– Ты делал ему сегодня кровопускание? – спросил аль-Джузджани.
– Нет, хаким.
– Отчего же?
– Нет нужды причинять ему боль и дальше. – Возможно, если бы Роб не думал так много о свинье и не гадал, не пожирают ли тело Исмаила Газали наросты, имеющие вид головки цветной капусты, то не загнал бы себя сам в ловушку. – Наступит ночь, и он умрет.
Аль-Джузджани уставился на Роба во все глаза.
– Почему ты так думаешь? – задал вопрос Ибн Сина.
Все взгляды устремились на Роба, но он отлично понимал, что никаких пояснений давать нельзя.
– Просто знаю, – ответил он, помедлив, и Фадиль, позабыв о своем новом звании, открыл рот от удивления.
Лицо аль-Джузджани побагровело от гнева, но Ибн Сина поднял руку, взглянул на других лекарей и дал знак, что пора продолжать обход.
Это происшествие лишило Роба всех радужных надежд. Вечером он не смог заставить себя заниматься. Он ошибся, поступив в школу, твердил себе Роб. Невозможно дать ему то, чего у него нет – быть может, пора признать, что ему не суждено сделаться лекарем.
И все же утром он пошел в медресе и посетил три лекции, а во второй половине дня заставил себя сопровождать аль– Джузджани в обходе больных. Когда они только начали, Ибн Сина, к полному отчаянию Роба, присоединился к ним, как и вчера.

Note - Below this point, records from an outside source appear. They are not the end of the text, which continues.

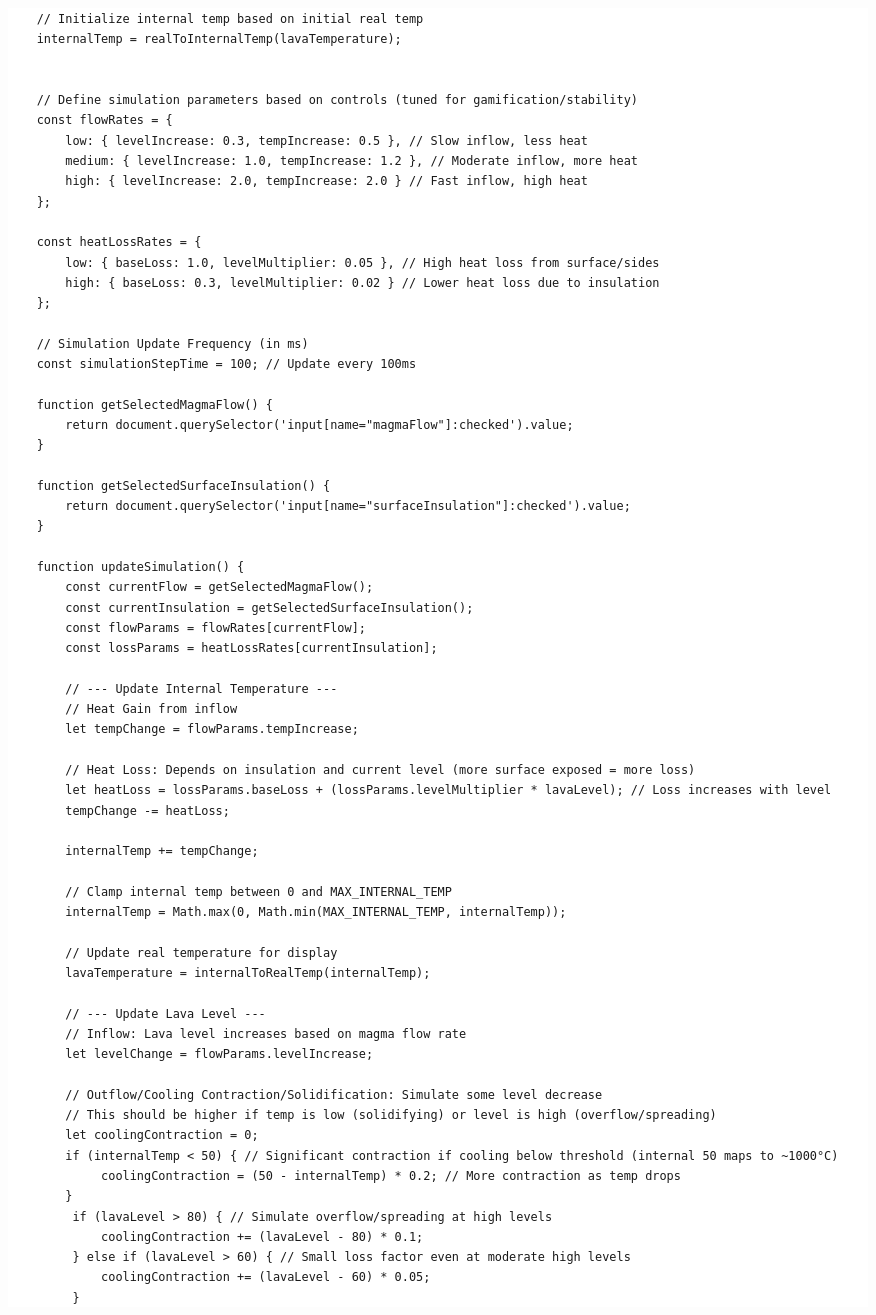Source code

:         // Initialize internal temp based on initial real temp
        internalTemp = realToInternalTemp(lavaTemperature);


        // Define simulation parameters based on controls (tuned for gamification/stability)
        const flowRates = {
            low: { levelIncrease: 0.3, tempIncrease: 0.5 }, // Slow inflow, less heat
            medium: { levelIncrease: 1.0, tempIncrease: 1.2 }, // Moderate inflow, more heat
            high: { levelIncrease: 2.0, tempIncrease: 2.0 } // Fast inflow, high heat
        };

        const heatLossRates = {
            low: { baseLoss: 1.0, levelMultiplier: 0.05 }, // High heat loss from surface/sides
            high: { baseLoss: 0.3, levelMultiplier: 0.02 } // Lower heat loss due to insulation
        };

        // Simulation Update Frequency (in ms)
        const simulationStepTime = 100; // Update every 100ms

        function getSelectedMagmaFlow() {
            return document.querySelector('input[name="magmaFlow"]:checked').value;
        }

        function getSelectedSurfaceInsulation() {
            return document.querySelector('input[name="surfaceInsulation"]:checked').value;
        }

        function updateSimulation() {
            const currentFlow = getSelectedMagmaFlow();
            const currentInsulation = getSelectedSurfaceInsulation();
            const flowParams = flowRates[currentFlow];
            const lossParams = heatLossRates[currentInsulation];

            // --- Update Internal Temperature ---
            // Heat Gain from inflow
            let tempChange = flowParams.tempIncrease;

            // Heat Loss: Depends on insulation and current level (more surface exposed = more loss)
            let heatLoss = lossParams.baseLoss + (lossParams.levelMultiplier * lavaLevel); // Loss increases with level
            tempChange -= heatLoss;

            internalTemp += tempChange;

            // Clamp internal temp between 0 and MAX_INTERNAL_TEMP
            internalTemp = Math.max(0, Math.min(MAX_INTERNAL_TEMP, internalTemp));

            // Update real temperature for display
            lavaTemperature = internalToRealTemp(internalTemp);

            // --- Update Lava Level ---
            // Inflow: Lava level increases based on magma flow rate
            let levelChange = flowParams.levelIncrease;

            // Outflow/Cooling Contraction/Solidification: Simulate some level decrease
            // This should be higher if temp is low (solidifying) or level is high (overflow/spreading)
            let coolingContraction = 0;
            if (internalTemp < 50) { // Significant contraction if cooling below threshold (internal 50 maps to ~1000°C)
                 coolingContraction = (50 - internalTemp) * 0.2; // More contraction as temp drops
            }
             if (lavaLevel > 80) { // Simulate overflow/spreading at high levels
                 coolingContraction += (lavaLevel - 80) * 0.1;
             } else if (lavaLevel > 60) { // Small loss factor even at moderate high levels
                 coolingContraction += (lavaLevel - 60) * 0.05;
             }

Пришли в опухолевое отделение – на ближайшей к входу циновке лежал совсем юный пациент, подросток.
– А где Исмаил Газали? – спросил служителя аль– Джузджани.

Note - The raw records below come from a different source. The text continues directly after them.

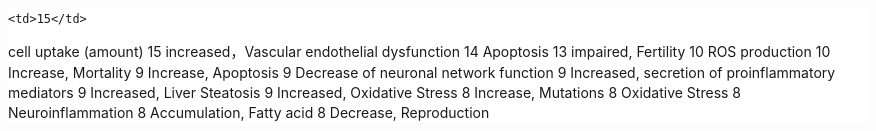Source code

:     <td>15</td>
  </tr>
  <tr>
    <td>cell uptake (amount)</td>
    <td>15</td>
  </tr>
  <tr>
    <td>increased，Vascular endothelial dysfunction</td>
    <td>14</td>
  </tr>
  <tr>
    <td>Apoptosis</td>
    <td>13</td>
  </tr>
  <tr>
    <td>impaired, Fertility</td>
    <td>10</td>
  </tr>
  <tr>
    <td>ROS production</td>
    <td>10</td>
  </tr>
  <tr>
    <td>Increase, Mortality</td>
    <td>9</td>
  </tr>
  <tr>
    <td>Increase, Apoptosis</td>
    <td>9</td>
  </tr>
  <tr>
    <td>Decrease of neuronal network function</td>
    <td>9</td>
  </tr>
  <tr>
    <td>Increased, secretion of proinflammatory mediators</td>
    <td>9</td>
  </tr>
  <tr>
    <td>Increased, Liver Steatosis</td>
    <td>9</td>
  </tr>
  <tr>
    <td>Increased, Oxidative Stress</td>
    <td>8</td>
  </tr>
  <tr>
    <td>Increase, Mutations</td>
    <td>8</td>
  </tr>
  <tr>
    <td>Oxidative Stress </td>
    <td>8</td>
  </tr>
  <tr>
    <td>Neuroinflammation</td>
    <td>8</td>
  </tr>
  <tr>
    <td>Accumulation, Fatty acid</td>
    <td>8</td>
  </tr>
  <tr>
    <td>Decrease, Reproduction</td>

– Его ночью призвал к себе Аллах, о хаким.
Аль-Джузджани ничего на это не сказал. В продолжение обхода он обдавал Роба ледяным презрением, как и надлежало держаться с чужаком-зимми, которого осенила удачная догадка.
По окончании обхода, однако, когда все разошлись, Роб почувствовал на плече чью-то руку, обернулся и встретился с приводящим в трепет взглядом старого лекаря.
– Приходи разделить со мною вечернюю трапезу, – сказал ему Ибн Сина.
Взволнованный, преисполненный надежд и ожиданий, Роб вечером, руководствуясь указаниями главного лекаря, проехал на гнедом мерине по улице Тысячи Садов до переулка, в котором стоял дом Ибн Сины. Дом оказался громадным, обнесенным стеной каменным особняком с двумя башнями, его окружали поднимавшиеся террасами фруктовые сады и виноградники. Ибн Сина тоже удостоился «царского одеяния», но ему шах пожаловал калаат, когда лекарь был уже знаменит, пользовался всеобщим уважением, а потому и дар был истинно царским.
Привратник, предупрежденный хозяином, сразу впустил Роба и принял повод его коня. Дорожка от ворот к дому была посыпана таким мелким камнем, что шаги по ней звучали, как шепот. Когда Роб подошел к дому, отворилась боковая дверца и оттуда вышла женщина, молодая и стройная. Одета она была в красный бархатный плащ, расширявшийся от талии, с усыпанной блестками каймой; под плащом – свободная полотняная рубаха с выбитым узором из желтых цветов. Роста она была маленького, но шла с величием и плавностью царицы. Украшенные бисером браслеты на щиколотках плотно перехватывали алые шаровары с шерстяными кисточками, свисавшими до точеных босых пяток. Дочь Ибн Сины (если это и вправду была дочь) пристально вгляделась в Роба жгучими черными глазами, испытывая не меньшее любопытство, чем он сам, затем отвернула закрытое вуалью148 лицо от мужчины, как и велит мусульманская вера.